If the recipient country is found not to qualify as a “safe country” from a data protection standpoint, the data controller in Turkey must execute an undertaking with the data controller or data processor in the recipient country, guaranteeing a sufficient degree of protection. This undertaking must be submitted and approved by the Data Protection Board (the “Board”). Last year, the Board published on its website two separate templates, one for transfers between two data controllers and one for transfers from a data controller to a data processor, one or both of which, depending on the nature of the specific transfer, must be used when applying for transfer approval.

As of the date of this publication, the list of safe countries has yet to be generated by the Board. On September 26, 2020, the Board announced that the list of safe countries is still in process because a review of the legal framework in place at both national and sub-national levels is being conducted. Meaning that if a country has overlapping federal and state-level data protection laws, the Board is reviewing both legal frameworks when making a determination. The Board also noted that the following criteria, all of which are also provided in the Law, are being taken into account when compiling the safe country list:

  • countries with international treaties to which Turkey is a party;
  • whether the recipient country considers Turkey to be a “safe country” (i.e. the principle of reciprocity); and
  • the relevant legal framework in the recipient country and how it is enforced in practice.

Alluding to its earlier decision number 2019/125 dated May 2, 2019, the Board also noted that it will consider whether a destination country has:

  • a data protection board and, if so, whether it is independent from political influence;
  • whether the data protection board’s decisions are appealable;
  • whether the destination country is a member-state of international organizations of which Turkey is also a member; and
  • the extent of Turkey’s cross-border trade relations with that country.

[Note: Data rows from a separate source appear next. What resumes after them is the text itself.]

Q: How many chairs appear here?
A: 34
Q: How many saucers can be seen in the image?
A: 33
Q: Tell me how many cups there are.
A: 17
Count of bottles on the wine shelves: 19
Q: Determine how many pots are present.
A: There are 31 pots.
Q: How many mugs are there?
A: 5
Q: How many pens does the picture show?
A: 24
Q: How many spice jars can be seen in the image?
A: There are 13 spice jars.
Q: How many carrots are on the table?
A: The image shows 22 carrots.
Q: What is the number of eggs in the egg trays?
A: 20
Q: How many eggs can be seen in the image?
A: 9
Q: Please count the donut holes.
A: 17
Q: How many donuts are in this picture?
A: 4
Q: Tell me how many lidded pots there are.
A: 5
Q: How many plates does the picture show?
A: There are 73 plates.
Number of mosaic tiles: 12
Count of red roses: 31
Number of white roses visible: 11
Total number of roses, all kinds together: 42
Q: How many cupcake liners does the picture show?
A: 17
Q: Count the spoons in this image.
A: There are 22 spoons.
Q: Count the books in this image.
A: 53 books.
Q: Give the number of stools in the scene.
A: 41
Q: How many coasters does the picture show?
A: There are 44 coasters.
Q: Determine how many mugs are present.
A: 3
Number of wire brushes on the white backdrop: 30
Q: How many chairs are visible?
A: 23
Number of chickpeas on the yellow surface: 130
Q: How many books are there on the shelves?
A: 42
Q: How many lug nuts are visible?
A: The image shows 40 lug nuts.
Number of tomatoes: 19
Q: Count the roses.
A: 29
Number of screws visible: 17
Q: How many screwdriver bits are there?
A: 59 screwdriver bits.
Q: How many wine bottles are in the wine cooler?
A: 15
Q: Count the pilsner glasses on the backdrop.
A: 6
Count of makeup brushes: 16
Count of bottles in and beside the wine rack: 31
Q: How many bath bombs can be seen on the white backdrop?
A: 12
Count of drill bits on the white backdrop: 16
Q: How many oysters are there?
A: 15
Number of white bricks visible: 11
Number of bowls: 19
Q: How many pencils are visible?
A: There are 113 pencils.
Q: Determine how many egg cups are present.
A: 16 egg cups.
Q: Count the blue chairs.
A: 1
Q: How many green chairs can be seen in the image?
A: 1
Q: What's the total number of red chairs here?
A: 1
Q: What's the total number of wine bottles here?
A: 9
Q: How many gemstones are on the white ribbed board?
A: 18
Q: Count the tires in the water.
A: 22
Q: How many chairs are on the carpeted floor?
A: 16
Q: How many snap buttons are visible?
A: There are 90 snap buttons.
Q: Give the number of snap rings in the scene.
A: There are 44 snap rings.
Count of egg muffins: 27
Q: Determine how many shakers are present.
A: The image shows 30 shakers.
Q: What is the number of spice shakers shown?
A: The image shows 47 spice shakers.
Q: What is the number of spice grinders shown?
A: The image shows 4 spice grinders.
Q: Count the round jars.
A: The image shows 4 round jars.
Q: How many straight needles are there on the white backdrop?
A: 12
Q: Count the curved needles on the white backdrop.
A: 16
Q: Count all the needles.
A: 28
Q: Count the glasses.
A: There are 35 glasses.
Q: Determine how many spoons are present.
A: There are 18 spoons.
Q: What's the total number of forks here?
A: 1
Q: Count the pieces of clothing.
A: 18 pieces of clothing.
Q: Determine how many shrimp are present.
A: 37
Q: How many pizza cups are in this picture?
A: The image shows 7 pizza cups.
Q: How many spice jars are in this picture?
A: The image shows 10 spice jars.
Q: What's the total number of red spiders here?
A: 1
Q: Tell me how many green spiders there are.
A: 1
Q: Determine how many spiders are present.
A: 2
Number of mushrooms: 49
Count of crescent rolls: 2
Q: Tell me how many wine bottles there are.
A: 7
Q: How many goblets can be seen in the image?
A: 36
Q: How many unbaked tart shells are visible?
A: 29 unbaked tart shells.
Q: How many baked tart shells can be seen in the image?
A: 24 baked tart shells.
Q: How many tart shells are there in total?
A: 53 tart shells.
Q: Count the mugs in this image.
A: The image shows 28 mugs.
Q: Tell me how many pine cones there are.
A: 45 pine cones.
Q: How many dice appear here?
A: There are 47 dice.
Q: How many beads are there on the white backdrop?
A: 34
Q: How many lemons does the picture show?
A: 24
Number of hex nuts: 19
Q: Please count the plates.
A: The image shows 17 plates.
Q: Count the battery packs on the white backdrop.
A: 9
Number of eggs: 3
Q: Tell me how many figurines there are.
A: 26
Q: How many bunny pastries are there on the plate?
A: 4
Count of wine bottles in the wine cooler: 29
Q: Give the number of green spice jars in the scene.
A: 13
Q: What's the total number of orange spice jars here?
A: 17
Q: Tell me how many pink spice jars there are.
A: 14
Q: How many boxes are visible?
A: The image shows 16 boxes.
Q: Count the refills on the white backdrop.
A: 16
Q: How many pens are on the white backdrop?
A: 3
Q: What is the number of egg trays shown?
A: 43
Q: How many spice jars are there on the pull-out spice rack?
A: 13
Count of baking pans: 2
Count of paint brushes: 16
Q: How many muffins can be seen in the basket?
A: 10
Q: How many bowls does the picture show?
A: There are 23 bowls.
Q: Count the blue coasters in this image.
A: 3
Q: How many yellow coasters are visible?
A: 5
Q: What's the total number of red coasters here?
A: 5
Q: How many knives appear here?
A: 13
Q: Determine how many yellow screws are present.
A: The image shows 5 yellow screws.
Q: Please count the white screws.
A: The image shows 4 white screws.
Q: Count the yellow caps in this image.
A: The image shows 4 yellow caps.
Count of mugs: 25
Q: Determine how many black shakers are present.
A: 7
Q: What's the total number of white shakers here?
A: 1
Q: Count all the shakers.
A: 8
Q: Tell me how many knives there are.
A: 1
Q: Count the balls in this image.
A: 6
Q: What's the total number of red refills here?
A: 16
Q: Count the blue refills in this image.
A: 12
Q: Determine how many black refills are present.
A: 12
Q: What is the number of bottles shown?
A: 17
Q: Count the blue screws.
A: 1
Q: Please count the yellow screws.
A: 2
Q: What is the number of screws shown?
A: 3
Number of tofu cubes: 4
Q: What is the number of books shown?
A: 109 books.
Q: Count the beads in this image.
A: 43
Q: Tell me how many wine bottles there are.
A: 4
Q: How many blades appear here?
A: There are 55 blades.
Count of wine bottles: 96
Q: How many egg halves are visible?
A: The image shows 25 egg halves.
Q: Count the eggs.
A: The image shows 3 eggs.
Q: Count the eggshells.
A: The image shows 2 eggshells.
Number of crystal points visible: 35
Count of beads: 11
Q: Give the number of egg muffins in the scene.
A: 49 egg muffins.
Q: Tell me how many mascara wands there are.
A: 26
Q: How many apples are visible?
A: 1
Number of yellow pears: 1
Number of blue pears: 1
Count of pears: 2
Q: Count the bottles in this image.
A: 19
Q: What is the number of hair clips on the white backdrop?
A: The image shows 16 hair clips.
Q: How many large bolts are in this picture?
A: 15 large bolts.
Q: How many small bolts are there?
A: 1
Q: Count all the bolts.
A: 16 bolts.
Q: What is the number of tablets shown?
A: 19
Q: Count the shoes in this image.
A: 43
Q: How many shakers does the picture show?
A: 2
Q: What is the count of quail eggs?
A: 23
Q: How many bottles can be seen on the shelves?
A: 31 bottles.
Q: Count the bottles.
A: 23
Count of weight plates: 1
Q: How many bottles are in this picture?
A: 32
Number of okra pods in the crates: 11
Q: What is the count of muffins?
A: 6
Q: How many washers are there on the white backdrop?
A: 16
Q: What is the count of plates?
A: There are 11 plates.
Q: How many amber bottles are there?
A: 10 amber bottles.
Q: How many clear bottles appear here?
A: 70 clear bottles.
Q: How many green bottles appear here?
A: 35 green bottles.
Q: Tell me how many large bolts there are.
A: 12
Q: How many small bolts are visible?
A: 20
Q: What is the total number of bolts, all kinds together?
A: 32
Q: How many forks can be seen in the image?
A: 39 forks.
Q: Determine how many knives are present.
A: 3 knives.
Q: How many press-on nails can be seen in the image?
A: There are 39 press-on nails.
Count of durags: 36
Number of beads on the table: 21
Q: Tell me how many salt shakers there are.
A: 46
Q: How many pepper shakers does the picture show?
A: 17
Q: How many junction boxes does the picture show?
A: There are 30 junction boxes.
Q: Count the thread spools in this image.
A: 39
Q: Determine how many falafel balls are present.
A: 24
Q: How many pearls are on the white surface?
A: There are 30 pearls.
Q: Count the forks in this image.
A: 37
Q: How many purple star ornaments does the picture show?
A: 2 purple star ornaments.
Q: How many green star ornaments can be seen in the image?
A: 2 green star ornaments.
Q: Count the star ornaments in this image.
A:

The Board reiterated that the safe country list will be “living,” meaning it will be subject to regular update and review. Should the legal measures, as well as some of the other criteria mentioned above, in place in any of the countries on or off the list change sufficiently, a status update may be warranted.

While the Board’s work on the safe country list is ongoing, data controllers must either rely on explicit consent from data subjects, or, in the absence of explicit consent, one of the just grounds listed in the Law must be fulfilled and an undertaking executed, submitted to and approved by the Board.

 

[1] Kişisel Verilerin Korunması Kanunu, Law no. 6698 on data protection published in the Official Gazette dated April 7, 2016, and numbered 29677.